Key Technical Findings for Production Deployment

The competition revealed several critical insights for LLMOps practitioners:

Production Security Implications

The case study demonstrates that AI security fundamentally differs from traditional cybersecurity. While classical security vulnerabilities can be patched with binary success (either protected or not), AI security involves probabilistic defenses without 100% guarantees. This “jailbreak persistence hypothesis” suggests that production AI systems cannot be fully secured through traditional patching approaches.

The non-deterministic nature of LLMs compounds security challenges, as the same prompt can produce different outputs across runs, making consistent security evaluation difficult. This affects both attack success measurement and defense validation in production environments.

Practical Production Challenges and Solutions

Manual vs. Automated Prompt Engineering

The case study includes extensive experimentation comparing human prompt engineers against automated systems. In a mental health classification task (detecting suicidal ideation markers), manual prompt engineering over 20 hours achieved specific performance levels, but automated prompt engineering using DSP (a prompt optimization library) significantly outperformed human efforts. The combination of automated optimization plus human refinement achieved the best results, suggesting optimal LLMOps workflows should integrate both approaches.

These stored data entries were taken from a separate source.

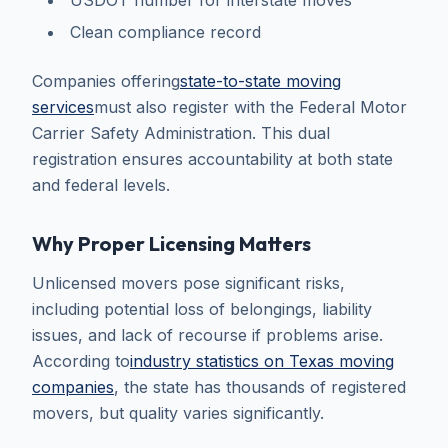
USDOT number for interstate moves
Clean compliance record
Companies offering
state-to-state moving
services
must also register with the Federal Motor
Carrier Safety Administration. This dual
registration ensures accountability at both state
and federal levels.
Why Proper Licensing Matters
Unlicensed movers pose significant risks,
including potential loss of belongings, liability
issues, and lack of recourse if problems arise.
According to
industry statistics on Texas moving
companies
, the state has thousands of registered
movers, but quality varies significantly.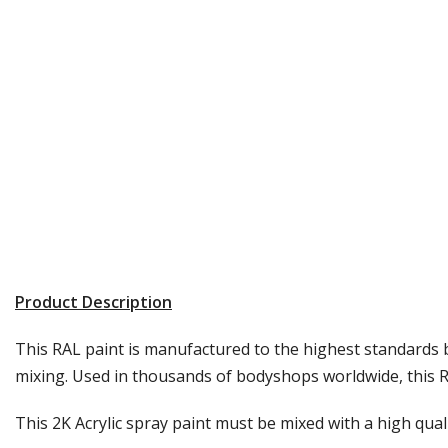
Product Description
This RAL paint is manufactured to the highest standards b
mixing. Used in thousands of bodyshops worldwide, this RA
This 2K Acrylic spray paint must be mixed with a high quali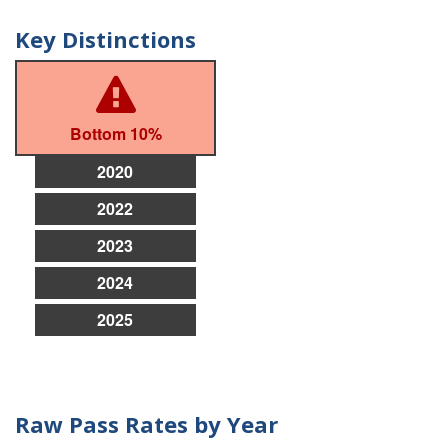
Key Distinctions
Bottom 10%
2020
2022
2023
2024
2025
Raw Pass Rates by Year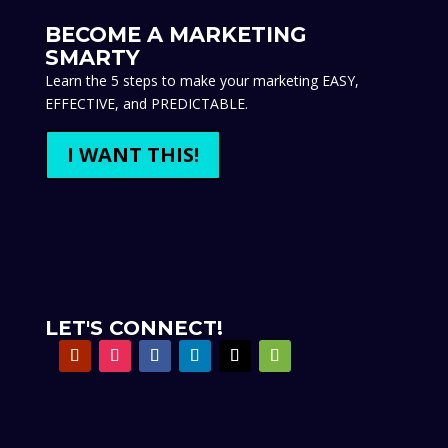
BECOME A MARKETING
SMARTY
Learn the 5 steps to make your marketing EASY,
EFFECTIVE, and PREDICTABLE.
I WANT THIS!
LET'S CONNECT!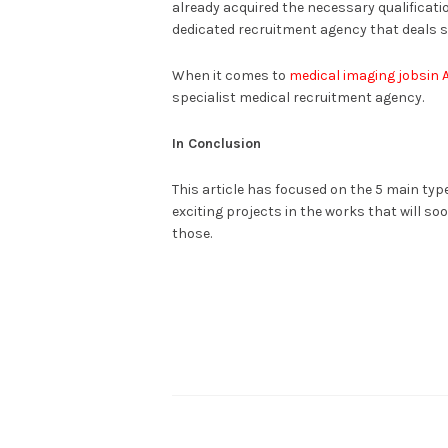
already acquired the necessary qualificatio
dedicated recruitment agency that deals so
When it comes to
medical imaging jobsin A
specialist medical recruitment agency.
In Conclusion
This article has focused on the 5 main typ
exciting projects in the works that will so
those.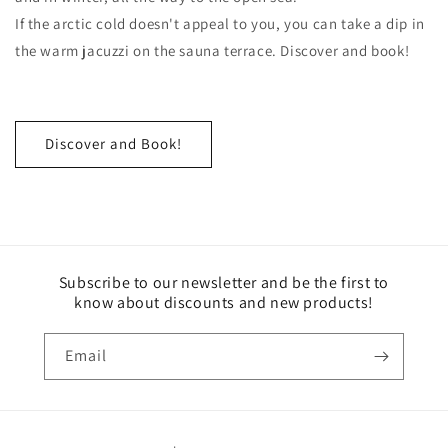
If the arctic cold doesn't appeal to you, you can take a dip in
the warm jacuzzi on the sauna terrace. Discover and book!
Discover and Book!
Subscribe to our newsletter and be the first to
know about discounts and new products!
Email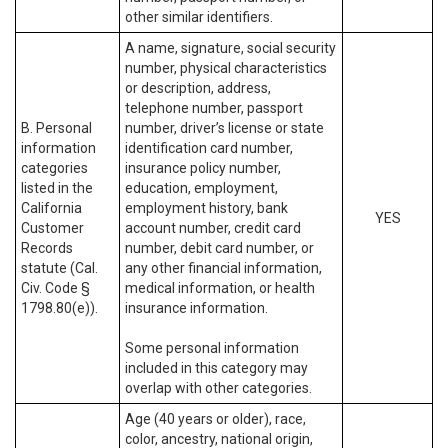
other similar identifiers.
A name, signature, social security
number, physical characteristics
or description, address,
telephone number, passport
B. Personal
number, driver’s license or state
information
identification card number,
categories
insurance policy number,
listed in the
education, employment,
California
employment history, bank
YES
Customer
account number, credit card
Records
number, debit card number, or
statute (Cal.
any other financial information,
Civ. Code §
medical information, or health
1798.80(e)).
insurance information.
Some personal information
included in this category may
overlap with other categories.
Age (40 years or older), race,
color, ancestry, national origin,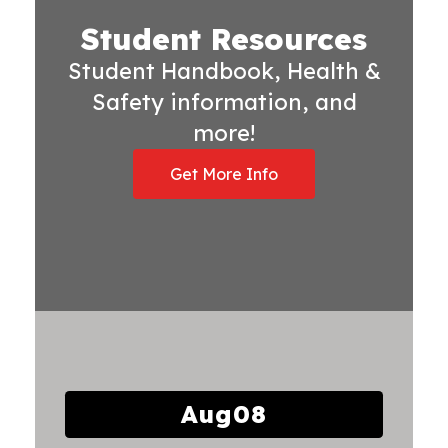
Student Resources
Student Handbook, Health &
Safety information, and
more!
Get More Info
Contains
15
slides.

Model-Specific Optimization Challenges

The case demonstrates that prompts optimized for one model often don’t transfer effectively to others. In red teaming experiments, only 40% of prompts that successfully attacked GPT-3.5 also worked against GPT-4, highlighting the need for model-specific optimization in production deployments. This creates significant challenges for organizations using multiple models or planning model upgrades.

Evaluation and Benchmarking Considerations

The case study reveals important limitations in current AI evaluation practices. Benchmark results depend heavily on prompting methodology, with factors like few-shot example ordering, label distribution, and output format significantly affecting performance. The case argues for more standardized evaluation protocols and warns against over-relying on benchmark comparisons without understanding the underlying prompt engineering choices.

Agent Security and Future Production Challenges

The case study concludes with analysis of agentic systems, arguing that current LLM security limitations make powerful production agents impractical. For agents to operate effectively in real-world environments (web browsing, physical robots, tool use), they must be robust against adversarial inputs they might encounter. The case provides examples of how simple prompt injection attacks could compromise agent behavior in production scenarios.

The speaker suggests that adversarial robustness must be solved before truly powerful agents can be safely deployed at scale. This represents a fundamental LLMOps challenge, as agent failures could cause direct financial harm to organizations rather than just reputational damage.

Data-Driven Security Improvement

The case study demonstrates how systematic data collection through red teaming competitions can improve production model security. The HackAPrompt dataset enables AI companies to understand attack patterns and develop more robust defenses. The approach suggests that continuous red teaming and data collection should be integral parts of LLMOps workflows.

Recent statements from OpenAI leadership suggest they believe they can achieve 95-99% mitigation of prompt injection through better data, supporting the case study’s emphasis on systematic attack data collection for improving production security.

Implications for LLMOps Practice

This case study provides several key insights for LLMOps practitioners:

The case study represents a foundational contribution to understanding AI security in production environments, providing both theoretical frameworks and practical tools that have become industry standards for LLMOps practitioners working with large language models in production settings.